Items listed in a dataset
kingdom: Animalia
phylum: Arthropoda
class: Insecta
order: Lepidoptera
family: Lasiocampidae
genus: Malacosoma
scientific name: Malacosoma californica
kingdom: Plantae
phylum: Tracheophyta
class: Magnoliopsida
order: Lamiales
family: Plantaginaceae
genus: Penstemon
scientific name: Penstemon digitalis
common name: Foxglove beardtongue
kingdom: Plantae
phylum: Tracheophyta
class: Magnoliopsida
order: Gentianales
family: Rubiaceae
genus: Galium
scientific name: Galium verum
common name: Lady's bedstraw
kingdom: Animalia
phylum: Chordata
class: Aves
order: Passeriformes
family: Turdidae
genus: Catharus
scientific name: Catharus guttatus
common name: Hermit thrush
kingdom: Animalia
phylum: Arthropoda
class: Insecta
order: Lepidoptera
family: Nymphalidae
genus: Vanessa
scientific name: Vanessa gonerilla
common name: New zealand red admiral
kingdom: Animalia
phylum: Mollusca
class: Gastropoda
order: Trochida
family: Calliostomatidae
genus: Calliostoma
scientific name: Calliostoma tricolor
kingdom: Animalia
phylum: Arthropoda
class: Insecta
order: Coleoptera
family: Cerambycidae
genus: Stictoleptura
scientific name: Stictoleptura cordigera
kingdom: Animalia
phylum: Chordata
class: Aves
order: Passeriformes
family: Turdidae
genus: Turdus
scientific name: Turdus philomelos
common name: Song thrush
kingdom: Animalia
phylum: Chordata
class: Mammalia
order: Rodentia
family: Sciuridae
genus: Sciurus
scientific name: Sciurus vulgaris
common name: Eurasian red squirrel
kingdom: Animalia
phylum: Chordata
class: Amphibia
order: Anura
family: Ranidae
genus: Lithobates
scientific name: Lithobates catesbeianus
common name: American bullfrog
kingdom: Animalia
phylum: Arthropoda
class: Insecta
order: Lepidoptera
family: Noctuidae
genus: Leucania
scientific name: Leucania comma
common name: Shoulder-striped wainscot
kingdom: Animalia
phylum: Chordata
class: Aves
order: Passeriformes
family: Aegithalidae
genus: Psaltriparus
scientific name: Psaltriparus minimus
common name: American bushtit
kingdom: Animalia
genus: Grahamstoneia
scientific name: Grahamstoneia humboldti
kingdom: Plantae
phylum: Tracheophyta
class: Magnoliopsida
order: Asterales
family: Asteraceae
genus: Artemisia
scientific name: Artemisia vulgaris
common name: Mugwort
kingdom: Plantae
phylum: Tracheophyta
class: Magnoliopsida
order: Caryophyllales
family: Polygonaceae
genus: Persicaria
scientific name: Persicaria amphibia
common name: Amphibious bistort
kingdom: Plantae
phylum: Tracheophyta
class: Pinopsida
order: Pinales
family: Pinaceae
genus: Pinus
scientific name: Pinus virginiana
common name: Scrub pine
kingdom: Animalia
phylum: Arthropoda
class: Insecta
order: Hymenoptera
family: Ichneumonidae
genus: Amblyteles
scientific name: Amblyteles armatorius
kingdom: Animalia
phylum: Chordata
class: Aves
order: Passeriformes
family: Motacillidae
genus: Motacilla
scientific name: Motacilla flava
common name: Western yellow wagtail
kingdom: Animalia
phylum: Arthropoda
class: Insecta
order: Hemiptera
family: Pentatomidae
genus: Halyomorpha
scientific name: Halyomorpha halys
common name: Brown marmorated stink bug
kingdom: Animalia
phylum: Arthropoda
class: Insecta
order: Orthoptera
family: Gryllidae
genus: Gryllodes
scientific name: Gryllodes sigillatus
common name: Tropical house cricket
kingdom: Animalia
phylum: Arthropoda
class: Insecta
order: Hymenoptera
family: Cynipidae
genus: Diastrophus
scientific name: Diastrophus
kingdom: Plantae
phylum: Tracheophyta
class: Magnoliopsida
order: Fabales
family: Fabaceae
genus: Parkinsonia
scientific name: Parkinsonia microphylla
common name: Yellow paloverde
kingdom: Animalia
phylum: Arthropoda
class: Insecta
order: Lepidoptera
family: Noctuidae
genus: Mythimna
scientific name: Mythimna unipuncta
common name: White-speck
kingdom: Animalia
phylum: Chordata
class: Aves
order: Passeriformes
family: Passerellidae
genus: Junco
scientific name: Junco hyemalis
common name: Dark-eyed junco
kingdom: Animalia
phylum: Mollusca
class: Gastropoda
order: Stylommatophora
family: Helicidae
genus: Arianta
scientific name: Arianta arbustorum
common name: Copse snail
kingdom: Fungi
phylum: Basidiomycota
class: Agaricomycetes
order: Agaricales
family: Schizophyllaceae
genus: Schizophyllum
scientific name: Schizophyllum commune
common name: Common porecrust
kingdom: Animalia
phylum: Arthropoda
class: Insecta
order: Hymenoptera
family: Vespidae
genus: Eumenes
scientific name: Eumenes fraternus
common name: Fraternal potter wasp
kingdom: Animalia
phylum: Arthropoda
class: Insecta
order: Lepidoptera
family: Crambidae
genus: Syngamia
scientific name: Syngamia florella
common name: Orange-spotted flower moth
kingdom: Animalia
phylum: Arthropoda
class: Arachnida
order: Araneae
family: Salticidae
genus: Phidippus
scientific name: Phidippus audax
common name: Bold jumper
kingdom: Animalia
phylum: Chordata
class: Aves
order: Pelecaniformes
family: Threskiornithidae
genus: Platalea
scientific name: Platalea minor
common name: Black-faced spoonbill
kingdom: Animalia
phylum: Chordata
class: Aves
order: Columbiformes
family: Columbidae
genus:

Exercise prompt
Please repeat every line of the data above word for word, from the first line to the last.

Output of the task
kingdom: Animalia
phylum: Arthropoda
class: Insecta
order: Lepidoptera
family: Lasiocampidae
genus: Malacosoma
scientific name: Malacosoma californica
kingdom: Plantae
phylum: Tracheophyta
class: Magnoliopsida
order: Lamiales
family: Plantaginaceae
genus: Penstemon
scientific name: Penstemon digitalis
common name: Foxglove beardtongue
kingdom: Plantae
phylum: Tracheophyta
class: Magnoliopsida
order: Gentianales
family: Rubiaceae
genus: Galium
scientific name: Galium verum
common name: Lady's bedstraw
kingdom: Animalia
phylum: Chordata
class: Aves
order: Passeriformes
family: Turdidae
genus: Catharus
scientific name: Catharus guttatus
common name: Hermit thrush
kingdom: Animalia
phylum: Arthropoda
class: Insecta
order: Lepidoptera
family: Nymphalidae
genus: Vanessa
scientific name: Vanessa gonerilla
common name: New zealand red admiral
kingdom: Animalia
phylum: Mollusca
class: Gastropoda
order: Trochida
family: Calliostomatidae
genus: Calliostoma
scientific name: Calliostoma tricolor
kingdom: Animalia
phylum: Arthropoda
class: Insecta
order: Coleoptera
family: Cerambycidae
genus: Stictoleptura
scientific name: Stictoleptura cordigera
kingdom: Animalia
phylum: Chordata
class: Aves
order: Passeriformes
family: Turdidae
genus: Turdus
scientific name: Turdus philomelos
common name: Song thrush
kingdom: Animalia
phylum: Chordata
class: Mammalia
order: Rodentia
family: Sciuridae
genus: Sciurus
scientific name: Sciurus vulgaris
common name: Eurasian red squirrel
kingdom: Animalia
phylum: Chordata
class: Amphibia
order: Anura
family: Ranidae
genus: Lithobates
scientific name: Lithobates catesbeianus
common name: American bullfrog
kingdom: Animalia
phylum: Arthropoda
class: Insecta
order: Lepidoptera
family: Noctuidae
genus: Leucania
scientific name: Leucania comma
common name: Shoulder-striped wainscot
kingdom: Animalia
phylum: Chordata
class: Aves
order: Passeriformes
family: Aegithalidae
genus: Psaltriparus
scientific name: Psaltriparus minimus
common name: American bushtit
kingdom: Animalia
genus: Grahamstoneia
scientific name: Grahamstoneia humboldti
kingdom: Plantae
phylum: Tracheophyta
class: Magnoliopsida
order: Asterales
family: Asteraceae
genus: Artemisia
scientific name: Artemisia vulgaris
common name: Mugwort
kingdom: Plantae
phylum: Tracheophyta
class: Magnoliopsida
order: Caryophyllales
family: Polygonaceae
genus: Persicaria
scientific name: Persicaria amphibia
common name: Amphibious bistort
kingdom: Plantae
phylum: Tracheophyta
class: Pinopsida
order: Pinales
family: Pinaceae
genus: Pinus
scientific name: Pinus virginiana
common name: Scrub pine
kingdom: Animalia
phylum: Arthropoda
class: Insecta
order: Hymenoptera
family: Ichneumonidae
genus: Amblyteles
scientific name: Amblyteles armatorius
kingdom: Animalia
phylum: Chordata
class: Aves
order: Passeriformes
family: Motacillidae
genus: Motacilla
scientific name: Motacilla flava
common name: Western yellow wagtail
kingdom: Animalia
phylum: Arthropoda
class: Insecta
order: Hemiptera
family: Pentatomidae
genus: Halyomorpha
scientific name: Halyomorpha halys
common name: Brown marmorated stink bug
kingdom: Animalia
phylum: Arthropoda
class: Insecta
order: Orthoptera
family: Gryllidae
genus: Gryllodes
scientific name: Gryllodes sigillatus
common name: Tropical house cricket
kingdom: Animalia
phylum: Arthropoda
class: Insecta
order: Hymenoptera
family: Cynipidae
genus: Diastrophus
scientific name: Diastrophus
kingdom: Plantae
phylum: Tracheophyta
class: Magnoliopsida
order: Fabales
family: Fabaceae
genus: Parkinsonia
scientific name: Parkinsonia microphylla
common name: Yellow paloverde
kingdom: Animalia
phylum: Arthropoda
class: Insecta
order: Lepidoptera
family: Noctuidae
genus: Mythimna
scientific name: Mythimna unipuncta
common name: White-speck
kingdom: Animalia
phylum: Chordata
class: Aves
order: Passeriformes
family: Passerellidae
genus: Junco
scientific name: Junco hyemalis
common name: Dark-eyed junco
kingdom: Animalia
phylum: Mollusca
class: Gastropoda
order: Stylommatophora
family: Helicidae
genus: Arianta
scientific name: Arianta arbustorum
common name: Copse snail
kingdom: Fungi
phylum: Basidiomycota
class: Agaricomycetes
order: Agaricales
family: Schizophyllaceae
genus: Schizophyllum
scientific name: Schizophyllum commune
common name: Common porecrust
kingdom: Animalia
phylum: Arthropoda
class: Insecta
order: Hymenoptera
family: Vespidae
genus: Eumenes
scientific name: Eumenes fraternus
common name: Fraternal potter wasp
kingdom: Animalia
phylum: Arthropoda
class: Insecta
order: Lepidoptera
family: Crambidae
genus: Syngamia
scientific name: Syngamia florella
common name: Orange-spotted flower moth
kingdom: Animalia
phylum: Arthropoda
class: Arachnida
order: Araneae
family: Salticidae
genus: Phidippus
scientific name: Phidippus audax
common name: Bold jumper
kingdom: Animalia
phylum: Chordata
class: Aves
order: Pelecaniformes
family: Threskiornithidae
genus: Platalea
scientific name: Platalea minor
common name: Black-faced spoonbill
kingdom: Animalia
phylum: Chordata
class: Aves
order: Columbiformes
family: Columbidae
genus:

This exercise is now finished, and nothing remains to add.